= TASK TO COMPLETE =
Copy out every line of the entries below word for word, keeping each line in its original order.

= STORED RECORDS =
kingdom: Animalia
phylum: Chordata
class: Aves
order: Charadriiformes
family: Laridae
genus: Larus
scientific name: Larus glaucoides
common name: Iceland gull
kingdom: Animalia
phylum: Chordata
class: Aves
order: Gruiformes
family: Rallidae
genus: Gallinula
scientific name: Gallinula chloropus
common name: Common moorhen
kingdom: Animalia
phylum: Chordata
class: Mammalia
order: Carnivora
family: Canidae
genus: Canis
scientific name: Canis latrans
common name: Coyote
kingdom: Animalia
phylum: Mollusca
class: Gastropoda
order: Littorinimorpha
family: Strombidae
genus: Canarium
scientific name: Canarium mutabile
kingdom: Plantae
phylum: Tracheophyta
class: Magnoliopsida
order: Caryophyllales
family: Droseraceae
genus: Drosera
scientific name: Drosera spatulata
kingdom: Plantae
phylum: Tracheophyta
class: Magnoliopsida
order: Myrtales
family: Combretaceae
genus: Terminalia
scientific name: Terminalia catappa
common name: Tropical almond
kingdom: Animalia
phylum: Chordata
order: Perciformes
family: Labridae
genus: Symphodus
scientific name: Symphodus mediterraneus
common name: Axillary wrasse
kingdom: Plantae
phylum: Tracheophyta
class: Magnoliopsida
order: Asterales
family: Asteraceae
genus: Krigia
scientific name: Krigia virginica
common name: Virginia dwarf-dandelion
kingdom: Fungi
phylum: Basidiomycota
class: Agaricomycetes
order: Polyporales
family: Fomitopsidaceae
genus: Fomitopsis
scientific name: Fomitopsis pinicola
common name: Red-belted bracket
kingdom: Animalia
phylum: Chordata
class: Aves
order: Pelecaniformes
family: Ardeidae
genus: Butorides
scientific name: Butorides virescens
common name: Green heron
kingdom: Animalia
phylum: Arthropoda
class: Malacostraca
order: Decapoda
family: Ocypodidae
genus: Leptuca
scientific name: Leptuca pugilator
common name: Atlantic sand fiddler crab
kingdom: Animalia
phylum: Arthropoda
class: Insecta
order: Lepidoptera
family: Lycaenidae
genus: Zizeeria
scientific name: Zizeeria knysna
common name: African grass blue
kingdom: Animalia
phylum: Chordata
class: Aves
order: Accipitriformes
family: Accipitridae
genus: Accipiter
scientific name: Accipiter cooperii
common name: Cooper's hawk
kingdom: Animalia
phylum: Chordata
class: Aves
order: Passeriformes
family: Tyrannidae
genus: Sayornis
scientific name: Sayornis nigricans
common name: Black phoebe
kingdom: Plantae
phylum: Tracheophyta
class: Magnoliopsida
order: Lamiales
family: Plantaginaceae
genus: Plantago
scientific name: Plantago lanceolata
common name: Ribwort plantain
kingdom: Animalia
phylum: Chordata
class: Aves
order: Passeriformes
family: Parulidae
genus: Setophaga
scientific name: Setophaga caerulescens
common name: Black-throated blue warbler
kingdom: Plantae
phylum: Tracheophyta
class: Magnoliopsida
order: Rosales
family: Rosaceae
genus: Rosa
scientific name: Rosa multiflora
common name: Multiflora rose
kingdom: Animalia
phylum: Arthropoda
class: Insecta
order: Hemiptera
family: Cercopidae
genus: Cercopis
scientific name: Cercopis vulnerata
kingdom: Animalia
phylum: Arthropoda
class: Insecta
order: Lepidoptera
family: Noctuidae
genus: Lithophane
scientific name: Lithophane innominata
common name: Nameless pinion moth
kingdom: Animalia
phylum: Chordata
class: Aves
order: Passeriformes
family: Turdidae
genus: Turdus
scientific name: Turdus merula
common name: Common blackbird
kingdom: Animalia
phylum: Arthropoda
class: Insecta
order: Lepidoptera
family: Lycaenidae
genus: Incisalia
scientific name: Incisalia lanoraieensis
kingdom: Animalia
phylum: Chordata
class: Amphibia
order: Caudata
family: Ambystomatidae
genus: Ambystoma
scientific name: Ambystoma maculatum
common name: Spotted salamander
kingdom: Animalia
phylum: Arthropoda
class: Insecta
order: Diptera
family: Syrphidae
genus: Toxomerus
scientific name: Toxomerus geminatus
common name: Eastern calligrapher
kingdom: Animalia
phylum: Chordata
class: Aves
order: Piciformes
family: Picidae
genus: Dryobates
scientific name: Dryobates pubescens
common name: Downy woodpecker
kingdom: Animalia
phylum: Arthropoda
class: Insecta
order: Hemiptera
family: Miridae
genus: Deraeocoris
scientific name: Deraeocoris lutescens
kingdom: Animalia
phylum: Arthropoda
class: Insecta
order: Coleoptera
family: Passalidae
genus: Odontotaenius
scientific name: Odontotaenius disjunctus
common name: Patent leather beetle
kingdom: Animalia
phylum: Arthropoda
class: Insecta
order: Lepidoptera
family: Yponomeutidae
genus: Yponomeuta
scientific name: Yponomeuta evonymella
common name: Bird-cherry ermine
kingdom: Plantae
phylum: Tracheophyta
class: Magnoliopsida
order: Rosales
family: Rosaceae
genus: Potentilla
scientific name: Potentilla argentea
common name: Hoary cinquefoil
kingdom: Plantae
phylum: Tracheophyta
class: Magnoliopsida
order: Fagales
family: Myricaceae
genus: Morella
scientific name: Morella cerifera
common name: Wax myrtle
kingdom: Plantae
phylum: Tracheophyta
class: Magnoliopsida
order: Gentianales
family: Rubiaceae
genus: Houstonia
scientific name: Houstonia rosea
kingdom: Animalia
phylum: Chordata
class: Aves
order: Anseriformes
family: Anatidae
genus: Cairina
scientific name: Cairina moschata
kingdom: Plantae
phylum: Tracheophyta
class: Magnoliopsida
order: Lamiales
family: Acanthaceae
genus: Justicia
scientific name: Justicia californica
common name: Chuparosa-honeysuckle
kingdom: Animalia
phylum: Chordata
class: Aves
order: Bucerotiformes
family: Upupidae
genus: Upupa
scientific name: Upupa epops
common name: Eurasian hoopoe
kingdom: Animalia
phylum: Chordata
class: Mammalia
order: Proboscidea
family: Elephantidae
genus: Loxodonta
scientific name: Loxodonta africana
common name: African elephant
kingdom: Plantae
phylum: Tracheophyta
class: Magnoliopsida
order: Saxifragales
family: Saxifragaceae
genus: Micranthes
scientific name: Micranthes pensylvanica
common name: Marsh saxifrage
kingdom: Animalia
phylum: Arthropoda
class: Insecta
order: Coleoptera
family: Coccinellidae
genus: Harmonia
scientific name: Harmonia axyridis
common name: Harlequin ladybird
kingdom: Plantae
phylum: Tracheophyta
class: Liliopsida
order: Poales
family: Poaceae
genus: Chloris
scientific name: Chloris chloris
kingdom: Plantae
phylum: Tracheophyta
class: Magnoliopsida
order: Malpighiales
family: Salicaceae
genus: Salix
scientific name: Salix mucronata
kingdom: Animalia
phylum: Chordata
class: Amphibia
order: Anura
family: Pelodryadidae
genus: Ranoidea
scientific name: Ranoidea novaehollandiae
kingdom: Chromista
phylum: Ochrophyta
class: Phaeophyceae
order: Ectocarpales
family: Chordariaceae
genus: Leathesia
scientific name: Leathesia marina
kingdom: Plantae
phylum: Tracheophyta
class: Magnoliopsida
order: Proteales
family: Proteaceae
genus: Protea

= RESPONSE TO THE TASK =
kingdom: Animalia
phylum: Chordata
class: Aves
order: Charadriiformes
family: Laridae
genus: Larus
scientific name: Larus glaucoides
common name: Iceland gull
kingdom: Animalia
phylum: Chordata
class: Aves
order: Gruiformes
family: Rallidae
genus: Gallinula
scientific name: Gallinula chloropus
common name: Common moorhen
kingdom: Animalia
phylum: Chordata
class: Mammalia
order: Carnivora
family: Canidae
genus: Canis
scientific name: Canis latrans
common name: Coyote
kingdom: Animalia
phylum: Mollusca
class: Gastropoda
order: Littorinimorpha
family: Strombidae
genus: Canarium
scientific name: Canarium mutabile
kingdom: Plantae
phylum: Tracheophyta
class: Magnoliopsida
order: Caryophyllales
family: Droseraceae
genus: Drosera
scientific name: Drosera spatulata
kingdom: Plantae
phylum: Tracheophyta
class: Magnoliopsida
order: Myrtales
family: Combretaceae
genus: Terminalia
scientific name: Terminalia catappa
common name: Tropical almond
kingdom: Animalia
phylum: Chordata
order: Perciformes
family: Labridae
genus: Symphodus
scientific name: Symphodus mediterraneus
common name: Axillary wrasse
kingdom: Plantae
phylum: Tracheophyta
class: Magnoliopsida
order: Asterales
family: Asteraceae
genus: Krigia
scientific name: Krigia virginica
common name: Virginia dwarf-dandelion
kingdom: Fungi
phylum: Basidiomycota
class: Agaricomycetes
order: Polyporales
family: Fomitopsidaceae
genus: Fomitopsis
scientific name: Fomitopsis pinicola
common name: Red-belted bracket
kingdom: Animalia
phylum: Chordata
class: Aves
order: Pelecaniformes
family: Ardeidae
genus: Butorides
scientific name: Butorides virescens
common name: Green heron
kingdom: Animalia
phylum: Arthropoda
class: Malacostraca
order: Decapoda
family: Ocypodidae
genus: Leptuca
scientific name: Leptuca pugilator
common name: Atlantic sand fiddler crab
kingdom: Animalia
phylum: Arthropoda
class: Insecta
order: Lepidoptera
family: Lycaenidae
genus: Zizeeria
scientific name: Zizeeria knysna
common name: African grass blue
kingdom: Animalia
phylum: Chordata
class: Aves
order: Accipitriformes
family: Accipitridae
genus: Accipiter
scientific name: Accipiter cooperii
common name: Cooper's hawk
kingdom: Animalia
phylum: Chordata
class: Aves
order: Passeriformes
family: Tyrannidae
genus: Sayornis
scientific name: Sayornis nigricans
common name: Black phoebe
kingdom: Plantae
phylum: Tracheophyta
class: Magnoliopsida
order: Lamiales
family: Plantaginaceae
genus: Plantago
scientific name: Plantago lanceolata
common name: Ribwort plantain
kingdom: Animalia
phylum: Chordata
class: Aves
order: Passeriformes
family: Parulidae
genus: Setophaga
scientific name: Setophaga caerulescens
common name: Black-throated blue warbler
kingdom: Plantae
phylum: Tracheophyta
class: Magnoliopsida
order: Rosales
family: Rosaceae
genus: Rosa
scientific name: Rosa multiflora
common name: Multiflora rose
kingdom: Animalia
phylum: Arthropoda
class: Insecta
order: Hemiptera
family: Cercopidae
genus: Cercopis
scientific name: Cercopis vulnerata
kingdom: Animalia
phylum: Arthropoda
class: Insecta
order: Lepidoptera
family: Noctuidae
genus: Lithophane
scientific name: Lithophane innominata
common name: Nameless pinion moth
kingdom: Animalia
phylum: Chordata
class: Aves
order: Passeriformes
family: Turdidae
genus: Turdus
scientific name: Turdus merula
common name: Common blackbird
kingdom: Animalia
phylum: Arthropoda
class: Insecta
order: Lepidoptera
family: Lycaenidae
genus: Incisalia
scientific name: Incisalia lanoraieensis
kingdom: Animalia
phylum: Chordata
class: Amphibia
order: Caudata
family: Ambystomatidae
genus: Ambystoma
scientific name: Ambystoma maculatum
common name: Spotted salamander
kingdom: Animalia
phylum: Arthropoda
class: Insecta
order: Diptera
family: Syrphidae
genus: Toxomerus
scientific name: Toxomerus geminatus
common name: Eastern calligrapher
kingdom: Animalia
phylum: Chordata
class: Aves
order: Piciformes
family: Picidae
genus: Dryobates
scientific name: Dryobates pubescens
common name: Downy woodpecker
kingdom: Animalia
phylum: Arthropoda
class: Insecta
order: Hemiptera
family: Miridae
genus: Deraeocoris
scientific name: Deraeocoris lutescens
kingdom: Animalia
phylum: Arthropoda
class: Insecta
order: Coleoptera
family: Passalidae
genus: Odontotaenius
scientific name: Odontotaenius disjunctus
common name: Patent leather beetle
kingdom: Animalia
phylum: Arthropoda
class: Insecta
order: Lepidoptera
family: Yponomeutidae
genus: Yponomeuta
scientific name: Yponomeuta evonymella
common name: Bird-cherry ermine
kingdom: Plantae
phylum: Tracheophyta
class: Magnoliopsida
order: Rosales
family: Rosaceae
genus: Potentilla
scientific name: Potentilla argentea
common name: Hoary cinquefoil
kingdom: Plantae
phylum: Tracheophyta
class: Magnoliopsida
order: Fagales
family: Myricaceae
genus: Morella
scientific name: Morella cerifera
common name: Wax myrtle
kingdom: Plantae
phylum: Tracheophyta
class: Magnoliopsida
order: Gentianales
family: Rubiaceae
genus: Houstonia
scientific name: Houstonia rosea
kingdom: Animalia
phylum: Chordata
class: Aves
order: Anseriformes
family: Anatidae
genus: Cairina
scientific name: Cairina moschata
kingdom: Plantae
phylum: Tracheophyta
class: Magnoliopsida
order: Lamiales
family: Acanthaceae
genus: Justicia
scientific name: Justicia californica
common name: Chuparosa-honeysuckle
kingdom: Animalia
phylum: Chordata
class: Aves
order: Bucerotiformes
family: Upupidae
genus: Upupa
scientific name: Upupa epops
common name: Eurasian hoopoe
kingdom: Animalia
phylum: Chordata
class: Mammalia
order: Proboscidea
family: Elephantidae
genus: Loxodonta
scientific name: Loxodonta africana
common name: African elephant
kingdom: Plantae
phylum: Tracheophyta
class: Magnoliopsida
order: Saxifragales
family: Saxifragaceae
genus: Micranthes
scientific name: Micranthes pensylvanica
common name: Marsh saxifrage
kingdom: Animalia
phylum: Arthropoda
class: Insecta
order: Coleoptera
family: Coccinellidae
genus: Harmonia
scientific name: Harmonia axyridis
common name: Harlequin ladybird
kingdom: Plantae
phylum: Tracheophyta
class: Liliopsida
order: Poales
family: Poaceae
genus: Chloris
scientific name: Chloris chloris
kingdom: Plantae
phylum: Tracheophyta
class: Magnoliopsida
order: Malpighiales
family: Salicaceae
genus: Salix
scientific name: Salix mucronata
kingdom: Animalia
phylum: Chordata
class: Amphibia
order: Anura
family: Pelodryadidae
genus: Ranoidea
scientific name: Ranoidea novaehollandiae
kingdom: Chromista
phylum: Ochrophyta
class: Phaeophyceae
order: Ectocarpales
family: Chordariaceae
genus: Leathesia
scientific name: Leathesia marina
kingdom: Plantae
phylum: Tracheophyta
class: Magnoliopsida
order: Proteales
family: Proteaceae
genus: Protea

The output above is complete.